Source data:
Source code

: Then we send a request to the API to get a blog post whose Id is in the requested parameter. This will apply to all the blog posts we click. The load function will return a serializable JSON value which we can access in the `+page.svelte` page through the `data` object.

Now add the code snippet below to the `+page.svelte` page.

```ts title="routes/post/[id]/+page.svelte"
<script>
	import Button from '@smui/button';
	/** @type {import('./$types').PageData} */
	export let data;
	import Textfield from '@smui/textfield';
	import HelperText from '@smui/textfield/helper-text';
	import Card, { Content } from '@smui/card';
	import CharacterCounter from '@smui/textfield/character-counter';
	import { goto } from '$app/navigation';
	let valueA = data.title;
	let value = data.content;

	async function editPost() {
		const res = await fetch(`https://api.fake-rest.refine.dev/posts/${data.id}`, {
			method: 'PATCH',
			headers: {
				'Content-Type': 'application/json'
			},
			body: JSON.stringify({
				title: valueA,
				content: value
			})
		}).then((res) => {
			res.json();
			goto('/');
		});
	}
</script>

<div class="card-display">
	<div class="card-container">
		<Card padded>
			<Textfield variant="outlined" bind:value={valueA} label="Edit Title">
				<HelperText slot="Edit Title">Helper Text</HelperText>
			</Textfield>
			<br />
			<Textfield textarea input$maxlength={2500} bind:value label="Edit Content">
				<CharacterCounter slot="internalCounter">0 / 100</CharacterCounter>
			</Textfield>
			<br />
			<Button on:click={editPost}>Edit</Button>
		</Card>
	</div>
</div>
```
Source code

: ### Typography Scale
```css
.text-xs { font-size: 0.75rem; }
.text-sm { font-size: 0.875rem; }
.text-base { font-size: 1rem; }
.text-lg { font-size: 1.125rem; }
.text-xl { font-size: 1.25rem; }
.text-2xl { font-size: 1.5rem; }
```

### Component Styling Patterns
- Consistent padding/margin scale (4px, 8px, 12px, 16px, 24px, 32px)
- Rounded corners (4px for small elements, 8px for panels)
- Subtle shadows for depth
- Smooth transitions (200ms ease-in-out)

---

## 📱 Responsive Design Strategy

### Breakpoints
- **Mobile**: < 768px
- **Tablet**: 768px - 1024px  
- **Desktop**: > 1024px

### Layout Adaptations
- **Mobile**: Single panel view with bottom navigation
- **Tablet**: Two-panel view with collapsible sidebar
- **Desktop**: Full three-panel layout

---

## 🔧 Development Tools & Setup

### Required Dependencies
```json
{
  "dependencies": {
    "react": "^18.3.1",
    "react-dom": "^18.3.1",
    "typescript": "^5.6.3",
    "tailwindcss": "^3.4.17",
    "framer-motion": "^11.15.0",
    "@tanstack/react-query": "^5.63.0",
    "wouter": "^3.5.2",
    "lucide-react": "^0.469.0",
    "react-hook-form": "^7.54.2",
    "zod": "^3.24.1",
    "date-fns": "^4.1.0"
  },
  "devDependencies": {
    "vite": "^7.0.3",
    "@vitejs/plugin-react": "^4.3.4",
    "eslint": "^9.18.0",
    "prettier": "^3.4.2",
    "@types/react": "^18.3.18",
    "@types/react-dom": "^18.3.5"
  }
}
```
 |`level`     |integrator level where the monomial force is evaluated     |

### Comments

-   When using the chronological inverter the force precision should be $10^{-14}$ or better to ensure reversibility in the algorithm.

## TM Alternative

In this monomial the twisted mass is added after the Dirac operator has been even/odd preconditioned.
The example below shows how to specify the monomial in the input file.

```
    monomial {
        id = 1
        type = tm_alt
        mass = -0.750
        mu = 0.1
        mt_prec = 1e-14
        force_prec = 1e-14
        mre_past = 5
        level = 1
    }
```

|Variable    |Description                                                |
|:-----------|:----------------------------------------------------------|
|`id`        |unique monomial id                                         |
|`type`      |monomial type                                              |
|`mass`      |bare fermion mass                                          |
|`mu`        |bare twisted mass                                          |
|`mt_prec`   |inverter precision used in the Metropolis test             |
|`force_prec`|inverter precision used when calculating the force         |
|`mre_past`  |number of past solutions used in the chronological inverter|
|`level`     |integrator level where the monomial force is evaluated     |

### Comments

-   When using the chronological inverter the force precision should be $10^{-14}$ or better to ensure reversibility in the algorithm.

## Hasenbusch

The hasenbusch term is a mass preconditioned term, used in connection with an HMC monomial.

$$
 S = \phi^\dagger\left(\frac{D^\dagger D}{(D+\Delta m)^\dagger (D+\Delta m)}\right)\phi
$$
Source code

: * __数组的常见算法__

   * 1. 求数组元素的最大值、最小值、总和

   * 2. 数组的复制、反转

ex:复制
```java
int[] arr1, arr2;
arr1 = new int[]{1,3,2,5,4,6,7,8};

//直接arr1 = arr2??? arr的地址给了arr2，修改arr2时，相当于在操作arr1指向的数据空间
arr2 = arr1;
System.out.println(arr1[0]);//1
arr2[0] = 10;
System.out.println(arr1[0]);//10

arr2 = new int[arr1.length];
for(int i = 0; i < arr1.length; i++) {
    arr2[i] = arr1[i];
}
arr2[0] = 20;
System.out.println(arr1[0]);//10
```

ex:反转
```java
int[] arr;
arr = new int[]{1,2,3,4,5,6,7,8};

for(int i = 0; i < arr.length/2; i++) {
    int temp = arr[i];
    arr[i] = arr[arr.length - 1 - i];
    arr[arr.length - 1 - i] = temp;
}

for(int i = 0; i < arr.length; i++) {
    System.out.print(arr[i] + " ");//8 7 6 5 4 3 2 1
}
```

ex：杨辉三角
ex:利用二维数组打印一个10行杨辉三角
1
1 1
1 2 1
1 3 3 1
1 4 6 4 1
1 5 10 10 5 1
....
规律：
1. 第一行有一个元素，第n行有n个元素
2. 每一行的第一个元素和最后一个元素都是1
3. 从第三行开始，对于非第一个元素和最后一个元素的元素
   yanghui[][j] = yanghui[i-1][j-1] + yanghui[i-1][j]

Instructions to follow:
Which of the lines in the data hold the string "Tablet"? Report each of them by copying it.

Exercise output:
- **Tablet**: 768px - 1024px  
- **Tablet**: Two-panel view with collapsible sidebar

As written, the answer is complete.